Helen, along with her daughter and joint-owner, Rachel, grows Helix Aspersa Maxima, the hardier, larger and faster growing farmed version of the common garden snail. Their USP is that they sell their snails live, cooling them down first to put them into hibernation before packing them off in the post, a method that isn’t totally without its challenges.
“Once they warm up, they start wandering about and thinking ‘how do I get out of here?’” says Helen. “When I started out I didn’t take into account that snails like eating cardboard and paper and an early batch arrived at a chef with the invoice and cooking instructions eaten.” Now she uses plastic mesh bags and strawberry punnets and the lady from the post office doesn’t mind as long as she can’t hear them moving.

It was one of Helen’s live snail postal dispatches that started
Aylesbury Escargots out on the long road to snail farming. Sophie Wharton of the fledgling husband-and-wife company had always felt a connection to snails as a child and they had caught her eye again recently when looking at polytunnels to expand into the micro herb market.
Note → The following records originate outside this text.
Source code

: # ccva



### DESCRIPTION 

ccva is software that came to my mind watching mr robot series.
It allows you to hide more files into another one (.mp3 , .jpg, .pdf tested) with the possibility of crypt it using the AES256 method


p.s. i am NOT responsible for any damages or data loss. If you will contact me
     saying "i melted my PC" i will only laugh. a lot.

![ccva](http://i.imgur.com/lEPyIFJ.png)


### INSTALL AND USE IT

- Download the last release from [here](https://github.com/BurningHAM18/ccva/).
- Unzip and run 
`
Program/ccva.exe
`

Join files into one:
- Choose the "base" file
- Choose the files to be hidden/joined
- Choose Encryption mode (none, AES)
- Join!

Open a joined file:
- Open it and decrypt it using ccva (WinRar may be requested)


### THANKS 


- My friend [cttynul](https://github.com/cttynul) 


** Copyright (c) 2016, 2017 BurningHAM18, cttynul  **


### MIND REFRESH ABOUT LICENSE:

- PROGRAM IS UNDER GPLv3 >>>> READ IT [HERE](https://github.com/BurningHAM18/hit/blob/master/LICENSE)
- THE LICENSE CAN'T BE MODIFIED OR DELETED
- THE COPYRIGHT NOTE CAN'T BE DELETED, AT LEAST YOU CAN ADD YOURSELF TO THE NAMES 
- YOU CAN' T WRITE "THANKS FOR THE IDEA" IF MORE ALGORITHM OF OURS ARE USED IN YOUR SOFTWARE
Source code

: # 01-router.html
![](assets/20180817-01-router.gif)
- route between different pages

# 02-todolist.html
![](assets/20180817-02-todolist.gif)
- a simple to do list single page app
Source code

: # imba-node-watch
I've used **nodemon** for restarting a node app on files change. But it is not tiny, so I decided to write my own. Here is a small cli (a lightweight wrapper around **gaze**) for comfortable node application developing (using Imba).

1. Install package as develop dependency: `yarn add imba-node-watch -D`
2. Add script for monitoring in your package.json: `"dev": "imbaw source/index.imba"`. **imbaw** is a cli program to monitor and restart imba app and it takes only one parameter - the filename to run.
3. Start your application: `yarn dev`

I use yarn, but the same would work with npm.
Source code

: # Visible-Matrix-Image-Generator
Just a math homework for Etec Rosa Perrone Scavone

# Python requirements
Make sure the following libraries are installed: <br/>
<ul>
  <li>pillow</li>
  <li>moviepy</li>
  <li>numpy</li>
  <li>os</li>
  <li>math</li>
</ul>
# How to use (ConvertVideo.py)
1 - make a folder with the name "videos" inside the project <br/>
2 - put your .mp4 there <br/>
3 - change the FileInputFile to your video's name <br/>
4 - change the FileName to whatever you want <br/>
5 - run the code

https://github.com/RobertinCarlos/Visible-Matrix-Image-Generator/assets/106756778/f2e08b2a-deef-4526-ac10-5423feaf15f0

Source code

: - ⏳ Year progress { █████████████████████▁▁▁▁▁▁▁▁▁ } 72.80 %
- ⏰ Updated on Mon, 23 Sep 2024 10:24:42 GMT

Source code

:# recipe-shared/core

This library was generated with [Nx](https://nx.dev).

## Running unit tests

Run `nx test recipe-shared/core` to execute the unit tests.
Instead she had her head turned by the snails in a neighbouring polytunnel and had soon gone to visit Helen’s farm in Kent to find out more about farming them.
“Helen sent us some snails through the post,” says Sophie and when they arrived they were awake and had eaten all these holes in the box. There was all these little heads popping out looking at me; there was no way I could have eaten them.”
Darts and classic FM: getting snails in the mood for love
Instead she kept them in her front room until, without her knowing, they started breeding. Soon snails were filling their conservatory, then their shed, and soon the barn had to be converted. Four years down the line they now have a breeding polytunnel, a purging barn, a commercial kitchen and a 1,000 square metre outdoor enclosure which they recently expanded to triple production to keep up with demand. This includes a whole field of rapeseed that the 400,000 snails munch their way through each year.